**Problem requirements**:
Starting at the line that contains "30: (433, 294, 0.28)", copy every line through the end of the records below exactly as written, leaving out pictures.
== Segment start ==
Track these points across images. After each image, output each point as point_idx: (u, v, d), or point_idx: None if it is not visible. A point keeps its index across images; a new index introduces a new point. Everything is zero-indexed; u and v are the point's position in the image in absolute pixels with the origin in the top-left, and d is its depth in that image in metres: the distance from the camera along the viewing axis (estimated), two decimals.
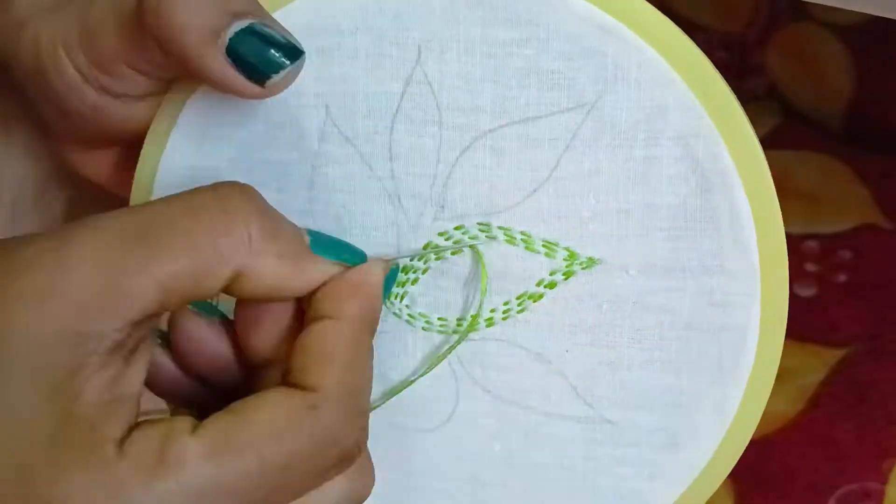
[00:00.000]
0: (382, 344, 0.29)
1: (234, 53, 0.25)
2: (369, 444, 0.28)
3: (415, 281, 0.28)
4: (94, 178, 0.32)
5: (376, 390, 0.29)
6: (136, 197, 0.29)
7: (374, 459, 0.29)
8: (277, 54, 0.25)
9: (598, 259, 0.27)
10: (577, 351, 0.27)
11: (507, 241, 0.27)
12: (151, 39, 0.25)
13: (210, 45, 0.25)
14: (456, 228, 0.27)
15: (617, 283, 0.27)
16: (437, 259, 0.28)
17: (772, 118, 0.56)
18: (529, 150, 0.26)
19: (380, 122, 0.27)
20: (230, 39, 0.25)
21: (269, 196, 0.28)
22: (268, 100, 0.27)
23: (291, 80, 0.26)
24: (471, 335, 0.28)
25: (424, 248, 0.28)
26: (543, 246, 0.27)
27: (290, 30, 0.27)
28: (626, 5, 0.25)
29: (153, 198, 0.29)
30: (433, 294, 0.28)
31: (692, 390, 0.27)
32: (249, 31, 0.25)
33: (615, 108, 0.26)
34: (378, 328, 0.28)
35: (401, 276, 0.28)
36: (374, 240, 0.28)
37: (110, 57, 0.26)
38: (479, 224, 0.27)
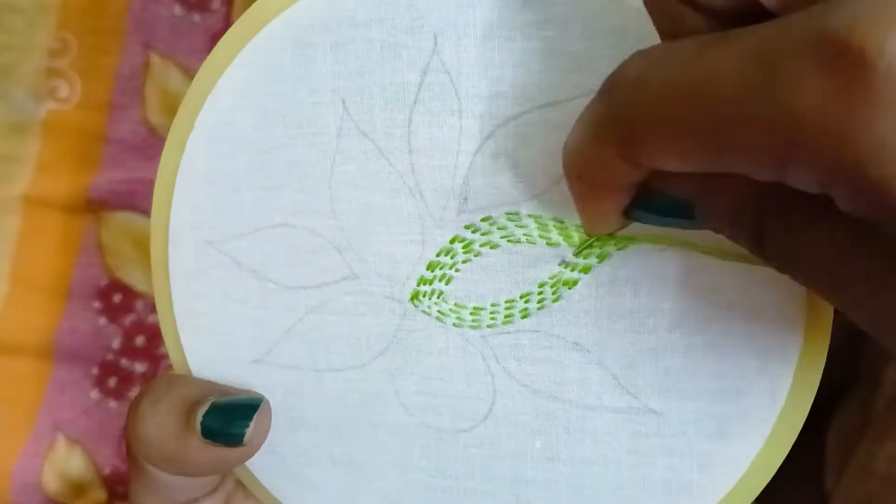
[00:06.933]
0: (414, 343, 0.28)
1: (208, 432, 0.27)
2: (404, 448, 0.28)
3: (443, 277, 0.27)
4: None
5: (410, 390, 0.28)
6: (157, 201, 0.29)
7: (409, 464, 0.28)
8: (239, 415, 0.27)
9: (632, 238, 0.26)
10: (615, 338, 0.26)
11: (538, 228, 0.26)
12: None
== Segment end ==
**Task answer**:
30: (433, 294, 0.28)
31: (692, 390, 0.27)
32: (249, 31, 0.25)
33: (615, 108, 0.26)
34: (378, 328, 0.28)
35: (401, 276, 0.28)
36: (374, 240, 0.28)
37: (110, 57, 0.26)
38: (479, 224, 0.27)
[00:06.933]
0: (414, 343, 0.28)
1: (208, 432, 0.27)
2: (404, 448, 0.28)
3: (443, 277, 0.27)
4: None
5: (410, 390, 0.28)
6: (157, 201, 0.29)
7: (409, 464, 0.28)
8: (239, 415, 0.27)
9: (632, 238, 0.26)
10: (615, 338, 0.26)
11: (538, 228, 0.26)
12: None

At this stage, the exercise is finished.